Internally, per-CPU variables are arrays indexed by CPU number. The API is defined in include/linux/percpu.h:

// Define a per-CPU integer
DEFINE_PER_CPU(int, my_counter);

// Access (must be in preempt-disabled section)
int val = get_cpu_var(my_counter);
my_counter = val + 1;
put_cpu_var(my_counter);

get_cpu_var disables preemption (to prevent migration to another core mid-access) and returns a reference to the current CPU's copy.

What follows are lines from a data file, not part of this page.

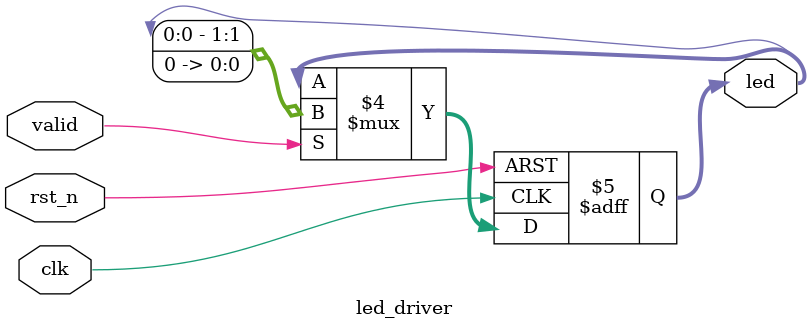
<source format=v>
module led_driver (
    input               clk,
    input               rst_n,
    input               valid,
    output reg [1:0]    led
);

    always @(posedge clk, negedge rst_n) begin
        if (!rst_n) begin
            led <= 2'd0;
        end
        else begin
            led <= valid ? led << 1'b1 : led;
        end
    end
    
endmodule
</source>
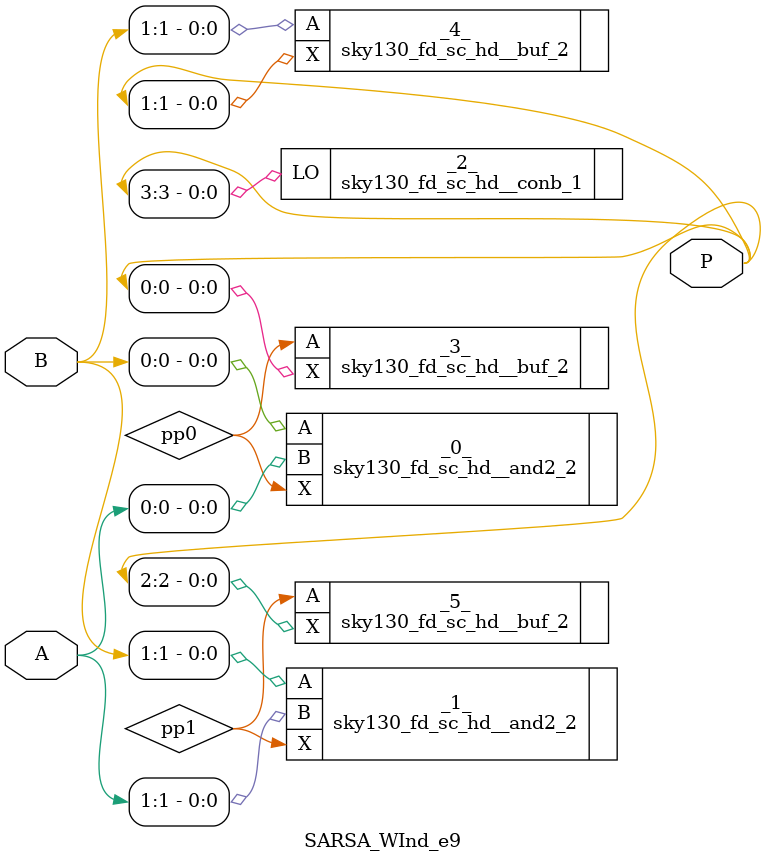
<source format=v>
/* Generated by Yosys 0.46 (git sha1 e97731b9dda91fa5fa53ed87df7c34163ba59a41, clang++ 17.0.6 -fPIC -O3) */

module SARSA_WInd_e9(A, B, P);
  input [1:0] A;
  wire [1:0] A;
  input [1:0] B;
  wire [1:0] B;
  output [3:0] P;
  wire [3:0] P;
  wire pp0;
  wire pp1;
  sky130_fd_sc_hd__and2_2 _0_ (
    .A(B[0]),
    .B(A[0]),
    .X(pp0)
  );
  sky130_fd_sc_hd__and2_2 _1_ (
    .A(B[1]),
    .B(A[1]),
    .X(pp1)
  );
  sky130_fd_sc_hd__conb_1 _2_ (
    .LO(P[3])
  );
  sky130_fd_sc_hd__buf_2 _3_ (
    .A(pp0),
    .X(P[0])
  );
  sky130_fd_sc_hd__buf_2 _4_ (
    .A(B[1]),
    .X(P[1])
  );
  sky130_fd_sc_hd__buf_2 _5_ (
    .A(pp1),
    .X(P[2])
  );
endmodule

</source>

Always pair it with put_cpu_var.

Key Takeaways

  1. struct page tracks every physical page; it's the foundation of all memory management.
  2. Zones (DMA, Normal, HighMem) reflect hardware constraints; the allocator picks the right zone automatically when you use the correct gfp_t flag.
  3. Use GFP_KERNEL in process context, GFP_ATOMIC in interrupt/spinlock context—never sleep in atomic context.
  4. kmalloc gives physically contiguous memory and is the default; vmalloc gives virtually contiguous memory for large allocations that don't need DMA.
  5. The slab allocator makes frequent allocation/deallocation of fixed-size structs fast through object caching—always prefer a dedicated cache over repeated kmalloc for hot paths.
  6. Per-CPU variables eliminate locking overhead for truly per-core state; always access them with preemption disabled.

Practice

  1. On a machine with 8 GB of RAM and 4 KB pages, approximately how much memory does the kernel reserve for struct page objects (at 64 bytes each)?
  2. Which gfp_t type flag must you use when allocating memory from within an interrupt handler?
  3. A kernel developer needs to allocate a 64 MB buffer that will NOT be used for DMA. Which allocator is the best choice?
  4. Which slab allocator flag should you set to detect buffer overruns that write past the end of an allocated object?
  5. On x86-32 Linux, physical memory above which boundary is placed in ZONE_HIGHMEM and requires temporary mapping before the kernel can access it?
  6. Explain why get_zeroed_page() should be used instead of a plain page allocation when the page will be handed to a user-space process.
  7. Describe how the buddy allocator prevents external memory fragmentation, and give one downside of its approach.
  8. A kernel module allocates many instances of struct my_node throughout its lifetime. Why is creating a dedicated slab cache better than calling kmalloc(sizeof(struct my_node), GFP_KERNEL) each time?
  9. A filesystem driver calls kmalloc(size, GFP_KERNEL) while holding no locks and running in process context. Inside that allocation path the kernel tries to reclaim memory by writing dirty pages to disk. Which flag change would prevent the kernel from initiating disk I/O during this reclaim attempt, while still allowing the allocation to block?
  10. A developer writes code that increments a global counter from multiple CPUs using a per-CPU variable. They notice the global total is sometimes incorrect when they sum the per-CPU values. What are the two things they must do correctly to read the per-CPU variable safely, and why?